AIM OF THE EXERCISE —
Could you reproduce every one of the records below, word for word, without changing any line?
** begin LISTING **
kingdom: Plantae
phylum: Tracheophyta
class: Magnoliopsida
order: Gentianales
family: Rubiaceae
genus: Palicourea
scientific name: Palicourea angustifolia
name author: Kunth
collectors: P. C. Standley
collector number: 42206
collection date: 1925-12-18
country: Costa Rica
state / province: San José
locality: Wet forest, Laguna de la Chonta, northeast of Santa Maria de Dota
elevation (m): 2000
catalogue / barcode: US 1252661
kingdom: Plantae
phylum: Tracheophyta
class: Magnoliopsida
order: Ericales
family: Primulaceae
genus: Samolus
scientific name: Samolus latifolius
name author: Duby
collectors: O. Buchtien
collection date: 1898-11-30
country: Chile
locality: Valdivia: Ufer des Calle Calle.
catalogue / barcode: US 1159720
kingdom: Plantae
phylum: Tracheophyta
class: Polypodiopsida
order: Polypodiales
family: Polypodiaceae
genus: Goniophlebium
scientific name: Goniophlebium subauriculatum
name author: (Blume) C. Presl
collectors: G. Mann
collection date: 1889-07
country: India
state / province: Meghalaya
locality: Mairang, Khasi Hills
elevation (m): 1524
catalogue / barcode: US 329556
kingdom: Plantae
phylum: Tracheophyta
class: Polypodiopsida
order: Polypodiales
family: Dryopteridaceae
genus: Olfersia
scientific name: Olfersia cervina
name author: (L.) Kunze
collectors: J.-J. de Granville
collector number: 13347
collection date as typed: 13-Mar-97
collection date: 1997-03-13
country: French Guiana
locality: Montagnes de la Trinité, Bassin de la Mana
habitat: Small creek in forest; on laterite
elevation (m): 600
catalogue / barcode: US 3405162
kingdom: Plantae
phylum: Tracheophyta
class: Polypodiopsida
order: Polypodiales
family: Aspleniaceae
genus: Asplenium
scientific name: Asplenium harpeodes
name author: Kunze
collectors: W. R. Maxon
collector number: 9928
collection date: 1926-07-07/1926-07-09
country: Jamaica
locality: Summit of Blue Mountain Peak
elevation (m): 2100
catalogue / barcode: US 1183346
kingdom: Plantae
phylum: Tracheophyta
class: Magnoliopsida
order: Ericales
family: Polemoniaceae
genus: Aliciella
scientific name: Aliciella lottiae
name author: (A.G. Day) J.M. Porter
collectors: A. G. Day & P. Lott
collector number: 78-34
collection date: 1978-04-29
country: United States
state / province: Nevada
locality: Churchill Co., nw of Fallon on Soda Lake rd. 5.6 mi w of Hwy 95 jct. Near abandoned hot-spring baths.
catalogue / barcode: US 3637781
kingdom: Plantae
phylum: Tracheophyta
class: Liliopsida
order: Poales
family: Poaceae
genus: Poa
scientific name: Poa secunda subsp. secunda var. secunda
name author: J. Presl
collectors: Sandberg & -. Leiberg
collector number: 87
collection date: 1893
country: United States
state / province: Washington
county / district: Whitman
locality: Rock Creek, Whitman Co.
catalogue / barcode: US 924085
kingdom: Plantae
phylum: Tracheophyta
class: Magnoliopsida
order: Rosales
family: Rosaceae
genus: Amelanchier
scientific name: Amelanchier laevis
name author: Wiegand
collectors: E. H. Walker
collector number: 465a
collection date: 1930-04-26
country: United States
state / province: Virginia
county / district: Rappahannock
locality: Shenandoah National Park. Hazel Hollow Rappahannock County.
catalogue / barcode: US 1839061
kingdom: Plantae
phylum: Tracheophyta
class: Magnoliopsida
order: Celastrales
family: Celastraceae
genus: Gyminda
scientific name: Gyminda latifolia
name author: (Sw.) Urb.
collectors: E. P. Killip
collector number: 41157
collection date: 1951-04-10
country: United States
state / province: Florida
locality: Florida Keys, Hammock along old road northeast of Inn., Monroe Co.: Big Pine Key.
** end LISTING **
SOLUTION FOR THIS EXERCISE —
kingdom: Plantae
phylum: Tracheophyta
class: Magnoliopsida
order: Gentianales
family: Rubiaceae
genus: Palicourea
scientific name: Palicourea angustifolia
name author: Kunth
collectors: P. C. Standley
collector number: 42206
collection date: 1925-12-18
country: Costa Rica
state / province: San José
locality: Wet forest, Laguna de la Chonta, northeast of Santa Maria de Dota
elevation (m): 2000
catalogue / barcode: US 1252661
kingdom: Plantae
phylum: Tracheophyta
class: Magnoliopsida
order: Ericales
family: Primulaceae
genus: Samolus
scientific name: Samolus latifolius
name author: Duby
collectors: O. Buchtien
collection date: 1898-11-30
country: Chile
locality: Valdivia: Ufer des Calle Calle.
catalogue / barcode: US 1159720
kingdom: Plantae
phylum: Tracheophyta
class: Polypodiopsida
order: Polypodiales
family: Polypodiaceae
genus: Goniophlebium
scientific name: Goniophlebium subauriculatum
name author: (Blume) C. Presl
collectors: G. Mann
collection date: 1889-07
country: India
state / province: Meghalaya
locality: Mairang, Khasi Hills
elevation (m): 1524
catalogue / barcode: US 329556
kingdom: Plantae
phylum: Tracheophyta
class: Polypodiopsida
order: Polypodiales
family: Dryopteridaceae
genus: Olfersia
scientific name: Olfersia cervina
name author: (L.) Kunze
collectors: J.-J. de Granville
collector number: 13347
collection date as typed: 13-Mar-97
collection date: 1997-03-13
country: French Guiana
locality: Montagnes de la Trinité, Bassin de la Mana
habitat: Small creek in forest; on laterite
elevation (m): 600
catalogue / barcode: US 3405162
kingdom: Plantae
phylum: Tracheophyta
class: Polypodiopsida
order: Polypodiales
family: Aspleniaceae
genus: Asplenium
scientific name: Asplenium harpeodes
name author: Kunze
collectors: W. R. Maxon
collector number: 9928
collection date: 1926-07-07/1926-07-09
country: Jamaica
locality: Summit of Blue Mountain Peak
elevation (m): 2100
catalogue / barcode: US 1183346
kingdom: Plantae
phylum: Tracheophyta
class: Magnoliopsida
order: Ericales
family: Polemoniaceae
genus: Aliciella
scientific name: Aliciella lottiae
name author: (A.G. Day) J.M. Porter
collectors: A. G. Day & P. Lott
collector number: 78-34
collection date: 1978-04-29
country: United States
state / province: Nevada
locality: Churchill Co., nw of Fallon on Soda Lake rd. 5.6 mi w of Hwy 95 jct. Near abandoned hot-spring baths.
catalogue / barcode: US 3637781
kingdom: Plantae
phylum: Tracheophyta
class: Liliopsida
order: Poales
family: Poaceae
genus: Poa
scientific name: Poa secunda subsp. secunda var. secunda
name author: J. Presl
collectors: Sandberg & -. Leiberg
collector number: 87
collection date: 1893
country: United States
state / province: Washington
county / district: Whitman
locality: Rock Creek, Whitman Co.
catalogue / barcode: US 924085
kingdom: Plantae
phylum: Tracheophyta
class: Magnoliopsida
order: Rosales
family: Rosaceae
genus: Amelanchier
scientific name: Amelanchier laevis
name author: Wiegand
collectors: E. H. Walker
collector number: 465a
collection date: 1930-04-26
country: United States
state / province: Virginia
county / district: Rappahannock
locality: Shenandoah National Park. Hazel Hollow Rappahannock County.
catalogue / barcode: US 1839061
kingdom: Plantae
phylum: Tracheophyta
class: Magnoliopsida
order: Celastrales
family: Celastraceae
genus: Gyminda
scientific name: Gyminda latifolia
name author: (Sw.) Urb.
collectors: E. P. Killip
collector number: 41157
collection date: 1951-04-10
country: United States
state / province: Florida
locality: Florida Keys, Hammock along old road northeast of Inn., Monroe Co.: Big Pine Key.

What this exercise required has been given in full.